[PATCHv5 0/3] Introduce the /proc/socinfo and use it to export OMAP data
Saravana Kannan
skannan at codeaurora.org
Tue Mar 1 21:23:32 EST 2011
On 03/01/2011 05:51 PM, Ryan Mallon wrote:
> On 03/02/2011 02:39 PM, Saravana Kannan wrote:
>> On 03/01/2011 05:27 PM, Ryan Mallon wrote:
>>> On 03/02/2011 02:19 PM, Saravana Kannan wrote:
>>>> On 03/01/2011 05:13 PM, Andrei Warkentin wrote:
>>>>> On Mon, Feb 28, 2011 at 10:51 PM, Saravana Kannan
>>>>> <skannan at codeaurora.org> wrote:
>>>
>>> <snip>
>>>
>>>>> What would an "arch" file mean? The name of the soc platform?
>>>>
>>>> The arch file would pretty much be the "xxxx" from arch/arm/mach-xxxx or
>>>> similar paths. If that info is already available elsewhere, then that
>>>> file is not needed. I proposed using the arch since that will remove the
>>>> need to maintain some database of unique/reserved names/numbers for each
>>>> implementation of socinfo (like the machinetypes list we have).
>>>
>>> /proc/cpuinfo already tells you what the CPU is, which gives more
>>> information than just the architecture name.
>>>
>>> Why is the arch information even required by userspace?
>>
>> The socinfo exported by each soc is different. If userspace is trying to
>> make decisions based on socinfo, it will need to know what type of soc
>> (really what type of socinfo implementation) it is before trying to
>> interpret the rest of the socinfo files. Keep in mind that cpuinfo is
>> different from socinfo -- the cpu is just a small part of a soc.
>
> I understand that having a socinfo file for obtaining information about
> a particular SoC would be useful. A similar discussion came up a few
> years ago when we talked about having a socinfo file for exposing the
> ep93xx Maverick crunch id, but nothing ever came out of it.
>
> What I don't understand is why you want the 'arch' file (ie the
> mach-xxxx) name. /proc/cpuinfo already gives you more information than
> an 'arch' file would. I also can't think of a particularly good
> situation why userspace would need to know at runtime what the
> architecture is.
>
> Have a socinfo file to expose implementation details of the particular
> SoC I am fine with (assuming those details are useful to userspace),
> having an 'arch' file to expose the architecture I am against.
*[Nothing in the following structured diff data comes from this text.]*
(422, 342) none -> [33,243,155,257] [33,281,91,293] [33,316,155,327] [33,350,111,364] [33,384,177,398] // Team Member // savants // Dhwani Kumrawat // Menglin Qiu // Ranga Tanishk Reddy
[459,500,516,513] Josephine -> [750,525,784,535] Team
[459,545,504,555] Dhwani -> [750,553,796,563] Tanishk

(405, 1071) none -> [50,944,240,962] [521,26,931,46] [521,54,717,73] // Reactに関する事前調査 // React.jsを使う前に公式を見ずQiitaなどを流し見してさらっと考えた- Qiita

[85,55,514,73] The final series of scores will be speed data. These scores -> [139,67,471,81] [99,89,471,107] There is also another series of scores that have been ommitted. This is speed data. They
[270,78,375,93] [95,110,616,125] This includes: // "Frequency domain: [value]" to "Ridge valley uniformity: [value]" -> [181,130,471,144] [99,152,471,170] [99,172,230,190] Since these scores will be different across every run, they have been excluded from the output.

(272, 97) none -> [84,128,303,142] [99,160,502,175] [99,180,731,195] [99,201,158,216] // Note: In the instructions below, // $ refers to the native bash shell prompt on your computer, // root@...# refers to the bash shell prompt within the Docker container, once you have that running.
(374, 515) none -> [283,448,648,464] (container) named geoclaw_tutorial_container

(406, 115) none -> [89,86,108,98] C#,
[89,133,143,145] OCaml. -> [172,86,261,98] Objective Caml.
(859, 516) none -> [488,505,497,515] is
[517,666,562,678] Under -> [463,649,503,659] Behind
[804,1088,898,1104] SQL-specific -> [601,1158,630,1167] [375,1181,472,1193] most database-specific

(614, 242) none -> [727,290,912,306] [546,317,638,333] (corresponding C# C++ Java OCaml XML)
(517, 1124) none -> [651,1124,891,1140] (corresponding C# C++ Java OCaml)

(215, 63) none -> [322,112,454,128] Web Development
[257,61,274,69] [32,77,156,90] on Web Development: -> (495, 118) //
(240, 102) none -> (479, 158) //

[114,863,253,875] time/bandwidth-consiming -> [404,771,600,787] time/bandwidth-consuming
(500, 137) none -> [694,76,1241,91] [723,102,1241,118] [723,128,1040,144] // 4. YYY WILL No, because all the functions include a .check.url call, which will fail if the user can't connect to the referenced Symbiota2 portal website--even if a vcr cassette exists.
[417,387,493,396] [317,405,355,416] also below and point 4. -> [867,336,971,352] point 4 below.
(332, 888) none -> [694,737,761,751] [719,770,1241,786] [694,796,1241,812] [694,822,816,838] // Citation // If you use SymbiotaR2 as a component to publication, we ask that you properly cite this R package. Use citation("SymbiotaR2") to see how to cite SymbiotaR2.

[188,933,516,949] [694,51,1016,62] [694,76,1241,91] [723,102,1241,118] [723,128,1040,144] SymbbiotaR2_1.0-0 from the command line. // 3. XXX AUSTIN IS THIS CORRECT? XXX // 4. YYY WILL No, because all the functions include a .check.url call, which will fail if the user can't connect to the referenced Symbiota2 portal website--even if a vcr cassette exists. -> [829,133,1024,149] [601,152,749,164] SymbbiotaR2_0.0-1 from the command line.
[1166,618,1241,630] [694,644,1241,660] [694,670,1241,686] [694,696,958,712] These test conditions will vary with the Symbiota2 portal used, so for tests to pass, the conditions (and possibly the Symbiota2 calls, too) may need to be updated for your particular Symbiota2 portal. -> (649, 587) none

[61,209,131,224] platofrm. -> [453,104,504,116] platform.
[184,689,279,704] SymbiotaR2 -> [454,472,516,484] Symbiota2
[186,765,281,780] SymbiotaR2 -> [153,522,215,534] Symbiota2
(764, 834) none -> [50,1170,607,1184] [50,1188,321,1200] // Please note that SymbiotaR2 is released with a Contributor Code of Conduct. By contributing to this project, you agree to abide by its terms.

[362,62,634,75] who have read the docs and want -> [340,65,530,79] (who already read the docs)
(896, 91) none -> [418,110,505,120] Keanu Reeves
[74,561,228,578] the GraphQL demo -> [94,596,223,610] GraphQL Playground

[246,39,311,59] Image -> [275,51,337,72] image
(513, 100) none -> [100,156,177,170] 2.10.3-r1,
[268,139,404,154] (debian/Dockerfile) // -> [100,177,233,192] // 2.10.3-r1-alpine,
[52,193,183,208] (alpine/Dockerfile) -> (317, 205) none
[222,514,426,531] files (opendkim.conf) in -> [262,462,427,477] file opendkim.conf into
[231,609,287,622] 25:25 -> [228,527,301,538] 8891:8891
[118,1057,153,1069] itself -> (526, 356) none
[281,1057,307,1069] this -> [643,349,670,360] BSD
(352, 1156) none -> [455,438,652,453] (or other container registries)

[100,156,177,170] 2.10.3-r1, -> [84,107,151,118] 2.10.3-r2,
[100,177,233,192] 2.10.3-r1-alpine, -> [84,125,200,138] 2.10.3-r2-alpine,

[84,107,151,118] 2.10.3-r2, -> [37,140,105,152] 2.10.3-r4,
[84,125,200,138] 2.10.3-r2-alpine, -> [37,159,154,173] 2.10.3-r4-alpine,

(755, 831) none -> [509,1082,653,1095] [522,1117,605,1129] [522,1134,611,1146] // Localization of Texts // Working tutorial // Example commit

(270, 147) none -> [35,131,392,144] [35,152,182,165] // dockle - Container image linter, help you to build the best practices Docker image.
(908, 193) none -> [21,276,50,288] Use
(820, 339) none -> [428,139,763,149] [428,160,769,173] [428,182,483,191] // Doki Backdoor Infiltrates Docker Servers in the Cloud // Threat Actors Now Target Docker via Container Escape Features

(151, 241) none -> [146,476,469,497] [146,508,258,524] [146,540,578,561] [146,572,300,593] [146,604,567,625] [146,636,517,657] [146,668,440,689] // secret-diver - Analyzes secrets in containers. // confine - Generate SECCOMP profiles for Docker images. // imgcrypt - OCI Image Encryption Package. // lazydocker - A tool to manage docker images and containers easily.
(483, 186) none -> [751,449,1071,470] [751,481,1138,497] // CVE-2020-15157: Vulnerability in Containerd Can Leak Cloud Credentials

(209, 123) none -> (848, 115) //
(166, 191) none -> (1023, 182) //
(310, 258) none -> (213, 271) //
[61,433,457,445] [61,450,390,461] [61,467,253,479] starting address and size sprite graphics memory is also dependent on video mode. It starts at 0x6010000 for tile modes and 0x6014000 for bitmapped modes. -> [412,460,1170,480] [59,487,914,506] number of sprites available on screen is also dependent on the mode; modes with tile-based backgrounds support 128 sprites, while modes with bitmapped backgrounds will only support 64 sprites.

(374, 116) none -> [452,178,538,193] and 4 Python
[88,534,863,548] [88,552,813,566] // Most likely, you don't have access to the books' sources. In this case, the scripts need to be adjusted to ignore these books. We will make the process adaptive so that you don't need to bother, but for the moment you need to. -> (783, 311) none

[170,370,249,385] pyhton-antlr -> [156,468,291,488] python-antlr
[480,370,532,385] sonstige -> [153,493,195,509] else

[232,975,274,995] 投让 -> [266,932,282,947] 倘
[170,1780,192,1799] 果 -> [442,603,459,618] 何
You probably already understood this, but just to be sure, when I say
"socinfo implementation" I mean the various ways the socinfo data should
be interpreted by userspace. "socid" of 1 would mean a different thing
depending on whether it's for omap, msm, kirkwood, etc.
I don't have any attachment to the "arch" file suggestion. If there is a
better solution to identify the different implementations of socinfo
without having to maintain some "unique id" list in the kernel, then I'm
all for it. But cpuinfo is not it.
Which data listed in cpuinfo do you think will let you identify the
socinfo implementation in a unique manner? The only thing that's even
remotely possible is vendor_id, but I'm not sure what it's supposed to
be if the CPU core is licensed from some vendor and used in a SOC by
another vendor. What is a Samsung with an ARM11 core supposed to list
for vendor_id? What if the another Samsung SOC has a Samsung's own CPU
core? What about non-ARM architectures? I would rather not add implicit
dependency on cpuinfo that's hard to maintain or guarantee and instead
have the socinfo implementation explicitly exported.
The "arch" filename and what it's supposed to contain was just a
suggestion. Another alternative might be to call it soc-family and the a
general guideline to keep it as close as possible to the mach-xxxx name.
For example, omap3 and omap4 might not care for having different socinfo
implementations and can decide to use the socfamily name of "omap".